Critically Acclaimed
and Historically Significant Books
This composite list was made by consulting numerous sources,
including the Modern Library's list of the hundred best novels
and nonfiction
books of the century and the chronology of
historically significant
books listed in the back of David A. Hollinger and Charles
Capper, The American
Intellectual Tradition,
vol. 2 (New York, 2006). The last source is particularly
useful, as it
lists significant academic works written by specialists in
addition to
more general works. I have also added my own selections. It
should be
noted that "critical acclaim" and "historical significance"
are two
very different measures of a book's import. One is a term of
praise,
the other is not. A book may be considered historically
significant
without being thought good, and, indeed, there are many
different ways
in which a book might become interesting to a historian. But
all of
these books command our attention today, whether it is
because
they are well-written, innovative, representative of an
important
historical episode, or causally significant. Although not
all of the
books on this list were written in English or published
initially in
the United States, the books that are included are ones that
have been
important to U.S. audiences.
How To Use These
Lists
The lists on this site, obviously, can be used for any
number of
purposes, by historians, publishers, students of literature,
and
curious readers. This site is designed to make it easy to
compare the
different lists within a given year, and to remind ourselves
that the
books we remember today were often not the books that were
most popular
in the past (in 1925, the year The Great Gatsby was published, the
fiction list was topped by A. Hamilton Gibbs's Soundings).

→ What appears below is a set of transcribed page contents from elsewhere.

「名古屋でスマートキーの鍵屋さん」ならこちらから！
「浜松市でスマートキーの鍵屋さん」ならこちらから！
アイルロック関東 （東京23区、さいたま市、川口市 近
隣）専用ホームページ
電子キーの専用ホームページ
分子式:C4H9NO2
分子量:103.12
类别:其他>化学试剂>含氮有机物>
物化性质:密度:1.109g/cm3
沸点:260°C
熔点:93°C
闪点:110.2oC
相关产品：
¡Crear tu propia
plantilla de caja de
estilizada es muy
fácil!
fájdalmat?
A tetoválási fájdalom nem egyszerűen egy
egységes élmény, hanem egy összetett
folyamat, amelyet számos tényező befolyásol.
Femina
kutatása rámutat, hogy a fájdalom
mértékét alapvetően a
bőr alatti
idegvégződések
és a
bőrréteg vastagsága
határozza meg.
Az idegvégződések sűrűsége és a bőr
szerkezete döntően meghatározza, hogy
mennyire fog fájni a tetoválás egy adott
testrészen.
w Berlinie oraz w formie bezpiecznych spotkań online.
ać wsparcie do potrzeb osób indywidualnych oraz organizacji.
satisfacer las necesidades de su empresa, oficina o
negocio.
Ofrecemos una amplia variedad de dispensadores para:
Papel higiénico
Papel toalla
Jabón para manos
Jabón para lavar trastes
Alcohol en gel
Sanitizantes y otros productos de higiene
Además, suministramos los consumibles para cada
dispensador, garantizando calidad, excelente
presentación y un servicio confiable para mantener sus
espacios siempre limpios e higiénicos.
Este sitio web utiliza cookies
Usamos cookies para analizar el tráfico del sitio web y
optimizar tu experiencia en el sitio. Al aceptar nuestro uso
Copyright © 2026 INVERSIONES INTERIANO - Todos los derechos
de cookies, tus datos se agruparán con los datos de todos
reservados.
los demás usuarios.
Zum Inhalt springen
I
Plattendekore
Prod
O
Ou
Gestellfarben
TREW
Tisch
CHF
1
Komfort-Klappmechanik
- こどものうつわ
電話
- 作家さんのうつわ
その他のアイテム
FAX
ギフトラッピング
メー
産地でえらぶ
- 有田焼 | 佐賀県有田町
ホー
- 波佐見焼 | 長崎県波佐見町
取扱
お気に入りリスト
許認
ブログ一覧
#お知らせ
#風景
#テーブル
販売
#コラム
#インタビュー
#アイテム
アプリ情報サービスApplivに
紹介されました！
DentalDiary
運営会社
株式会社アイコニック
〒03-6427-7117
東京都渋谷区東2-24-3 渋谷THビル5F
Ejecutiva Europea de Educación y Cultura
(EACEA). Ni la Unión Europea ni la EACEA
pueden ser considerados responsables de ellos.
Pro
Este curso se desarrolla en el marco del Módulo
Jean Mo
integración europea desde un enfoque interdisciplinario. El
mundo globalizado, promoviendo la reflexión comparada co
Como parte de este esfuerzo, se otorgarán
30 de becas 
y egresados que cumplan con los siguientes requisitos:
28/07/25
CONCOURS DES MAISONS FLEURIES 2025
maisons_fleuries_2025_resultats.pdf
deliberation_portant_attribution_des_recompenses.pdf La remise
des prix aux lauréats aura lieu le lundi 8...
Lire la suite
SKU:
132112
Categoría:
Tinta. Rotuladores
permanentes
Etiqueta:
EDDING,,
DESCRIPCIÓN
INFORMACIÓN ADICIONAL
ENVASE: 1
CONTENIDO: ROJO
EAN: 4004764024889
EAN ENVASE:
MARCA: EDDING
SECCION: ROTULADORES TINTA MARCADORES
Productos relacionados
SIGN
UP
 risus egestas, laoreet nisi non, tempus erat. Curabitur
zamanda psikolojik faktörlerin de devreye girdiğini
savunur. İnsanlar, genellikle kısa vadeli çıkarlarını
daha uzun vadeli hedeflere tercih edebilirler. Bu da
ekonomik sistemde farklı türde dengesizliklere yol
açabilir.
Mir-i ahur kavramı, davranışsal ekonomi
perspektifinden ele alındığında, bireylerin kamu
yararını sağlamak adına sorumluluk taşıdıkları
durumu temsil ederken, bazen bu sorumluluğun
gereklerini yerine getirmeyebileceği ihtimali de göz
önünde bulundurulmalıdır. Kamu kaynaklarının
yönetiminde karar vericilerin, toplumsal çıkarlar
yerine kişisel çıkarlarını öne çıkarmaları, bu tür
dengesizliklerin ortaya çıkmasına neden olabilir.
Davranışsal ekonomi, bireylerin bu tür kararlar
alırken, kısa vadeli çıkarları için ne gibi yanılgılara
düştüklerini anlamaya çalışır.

It is also interesting to observe changes in the same list
over time, to see, for
instance, the rise and fall of the "diet book" on the
nonfiction lists.
Works published before 1923 are public domain and can
usually be read and downloaded for free on Google Books or Project
Gutenberg.
Because of the Copyright Term Extension Act of 1988,
however, books
published in 1923 and after will not enter the public domain
until 2019.
Other Lists
Other publishing and bookselling institutions provide some
insight into U.S. reading habits over the course of the
twentieth century.
- The United States government published and distributed
an Armed Services Editions series during WWII, from 1943
to 1946. The books were printed cheaply and given away
to armed services personnel. Titles ranged from Plato's
Republic and
Herman Melville's Moby-Dick
to Edgar Rice Burroughs's The Return of Tarzan
and Frank Spearman's Carman
of the Rancho. Overall, 1,322 titles were
published in the series and over 120 million copies were
distributed. A complete list of the ASE titles is here.
- Between 1950 and 1997, Reader's Digest produced 232 anthology
collections under the series title Condensed Books,
each containing several abridgements of bestselling
books, usually novels. Over a thousand books appeared in
abridged form in this series. A list is here.
"Come hither, you pleasant, you witty, you clever books."